SELECTED EXTRACT ▸

======

We are also convinced that Gear's lawsuit is based on these disclosures. It is true that in response to the summary judgment motion Gear submitted his own affidavit saying that he based his complaint on "personal observations and experience." That statement, however, is insufficient to counter the weighty public record, which it is difficult to believe Gear did not notice, especially because he was an editor of the American College of Emergency Physicians' publication 24/7 News for Emergency Medicine Residents. While Gear was an editor, that publication featured an article titled "PATH Investigations Result in First D.C. Settlement." The article described the PATH initiative and named five hospitals that settled PATH investigations. Gear's self-serving affidavit is insufficient to sustain a claim that his allegations are not based on public information. As we said in the Feingold case, "Because Feingold points to no evidence upon which this suit depends that is not publicly disclosed, we hold that Feingold has based this action on publicly disclosed documents . . . ." Feingold, at 497.

======

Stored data
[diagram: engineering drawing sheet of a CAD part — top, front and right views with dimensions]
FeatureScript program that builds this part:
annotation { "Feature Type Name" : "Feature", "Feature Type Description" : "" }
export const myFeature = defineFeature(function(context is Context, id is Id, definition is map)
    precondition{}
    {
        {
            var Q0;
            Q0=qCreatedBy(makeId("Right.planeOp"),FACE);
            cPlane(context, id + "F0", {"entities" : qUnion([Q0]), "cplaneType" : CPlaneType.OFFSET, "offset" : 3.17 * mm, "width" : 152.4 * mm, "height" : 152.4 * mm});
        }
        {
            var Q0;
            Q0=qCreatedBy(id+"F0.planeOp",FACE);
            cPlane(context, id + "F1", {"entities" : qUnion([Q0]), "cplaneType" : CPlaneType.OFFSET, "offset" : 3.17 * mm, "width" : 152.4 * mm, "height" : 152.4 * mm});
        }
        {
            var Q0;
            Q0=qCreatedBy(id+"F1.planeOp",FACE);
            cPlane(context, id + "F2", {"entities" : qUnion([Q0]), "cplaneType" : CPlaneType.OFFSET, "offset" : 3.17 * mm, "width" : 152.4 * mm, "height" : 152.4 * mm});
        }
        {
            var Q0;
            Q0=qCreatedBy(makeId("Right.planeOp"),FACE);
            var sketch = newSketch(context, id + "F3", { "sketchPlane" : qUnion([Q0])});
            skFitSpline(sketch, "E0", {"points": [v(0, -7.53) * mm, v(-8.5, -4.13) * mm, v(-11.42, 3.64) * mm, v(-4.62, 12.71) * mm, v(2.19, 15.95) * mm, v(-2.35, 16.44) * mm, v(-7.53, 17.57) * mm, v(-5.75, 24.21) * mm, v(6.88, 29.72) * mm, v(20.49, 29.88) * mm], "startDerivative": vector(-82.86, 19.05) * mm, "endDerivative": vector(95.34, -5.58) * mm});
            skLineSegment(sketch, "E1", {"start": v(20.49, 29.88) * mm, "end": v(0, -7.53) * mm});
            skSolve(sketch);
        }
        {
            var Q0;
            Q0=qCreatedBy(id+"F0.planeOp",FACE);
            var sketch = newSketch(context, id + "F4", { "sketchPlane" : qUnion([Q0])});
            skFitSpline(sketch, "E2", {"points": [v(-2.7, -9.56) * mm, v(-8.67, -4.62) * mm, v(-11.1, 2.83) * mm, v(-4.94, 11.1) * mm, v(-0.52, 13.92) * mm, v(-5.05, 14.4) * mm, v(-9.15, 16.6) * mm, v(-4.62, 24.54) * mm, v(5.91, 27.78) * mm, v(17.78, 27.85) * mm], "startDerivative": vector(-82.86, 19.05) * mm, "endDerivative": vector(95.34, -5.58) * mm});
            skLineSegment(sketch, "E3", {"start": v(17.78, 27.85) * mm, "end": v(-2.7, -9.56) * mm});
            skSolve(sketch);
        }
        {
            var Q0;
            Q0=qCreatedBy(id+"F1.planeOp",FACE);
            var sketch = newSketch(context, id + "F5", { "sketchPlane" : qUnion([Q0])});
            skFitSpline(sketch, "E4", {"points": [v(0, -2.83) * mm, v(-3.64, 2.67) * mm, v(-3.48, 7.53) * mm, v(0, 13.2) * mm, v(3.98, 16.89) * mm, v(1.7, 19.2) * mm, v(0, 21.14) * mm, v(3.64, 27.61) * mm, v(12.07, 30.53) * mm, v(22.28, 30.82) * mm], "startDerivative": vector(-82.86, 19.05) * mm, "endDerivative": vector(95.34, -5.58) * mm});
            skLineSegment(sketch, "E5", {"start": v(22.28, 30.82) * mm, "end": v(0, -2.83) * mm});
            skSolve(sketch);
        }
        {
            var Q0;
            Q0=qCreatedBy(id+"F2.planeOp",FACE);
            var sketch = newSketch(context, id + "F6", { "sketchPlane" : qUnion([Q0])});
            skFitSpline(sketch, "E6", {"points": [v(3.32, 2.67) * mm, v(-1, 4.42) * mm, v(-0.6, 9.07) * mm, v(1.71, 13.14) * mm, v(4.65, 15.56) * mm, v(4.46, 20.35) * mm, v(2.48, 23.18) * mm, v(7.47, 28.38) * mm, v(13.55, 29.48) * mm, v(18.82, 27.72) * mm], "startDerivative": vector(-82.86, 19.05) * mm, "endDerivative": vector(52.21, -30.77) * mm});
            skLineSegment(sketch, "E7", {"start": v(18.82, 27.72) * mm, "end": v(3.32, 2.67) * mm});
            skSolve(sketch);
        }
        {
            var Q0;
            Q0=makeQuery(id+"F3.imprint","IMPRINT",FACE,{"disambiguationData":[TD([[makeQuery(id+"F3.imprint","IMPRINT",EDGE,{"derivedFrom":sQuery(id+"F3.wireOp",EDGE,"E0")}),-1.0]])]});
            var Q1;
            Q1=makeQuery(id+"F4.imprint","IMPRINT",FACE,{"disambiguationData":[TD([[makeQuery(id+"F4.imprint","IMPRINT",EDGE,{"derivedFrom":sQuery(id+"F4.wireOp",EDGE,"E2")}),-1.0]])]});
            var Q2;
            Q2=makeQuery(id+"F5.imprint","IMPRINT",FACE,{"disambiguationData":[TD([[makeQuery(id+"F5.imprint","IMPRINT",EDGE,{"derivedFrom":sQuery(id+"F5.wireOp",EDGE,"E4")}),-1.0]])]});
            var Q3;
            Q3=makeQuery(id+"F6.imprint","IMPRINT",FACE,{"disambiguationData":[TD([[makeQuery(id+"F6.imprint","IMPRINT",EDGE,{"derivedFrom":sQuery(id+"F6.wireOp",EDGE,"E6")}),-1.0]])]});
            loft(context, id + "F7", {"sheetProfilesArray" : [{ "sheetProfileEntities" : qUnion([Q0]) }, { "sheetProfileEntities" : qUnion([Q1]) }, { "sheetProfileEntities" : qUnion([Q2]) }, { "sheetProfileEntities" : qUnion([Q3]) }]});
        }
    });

======

WHAT THIS TASK INVOLVES ▸
Decide whether each statement below agrees with the passage on Gear's lawsuit, answering yes or no and quoting the words of the passage that settle it. (a) Gear edited a publication of the American College of Emergency Physicians. (b) The article on PATH investigations named three hospitals that settled. (c) Gear's affidavit was enough to show that his allegations did not rest on public information.

RESULT OF THIS TASK ▸
(a) Yes: "he was an editor of the American College of Emergency Physicians' publication 24/7 News for Emergency Medicine Residents"
(b) No: "named five hospitals that settled PATH investigations"
(c) No: "Gear's self-serving affidavit is insufficient to sustain a claim that his allegations are not based on public information"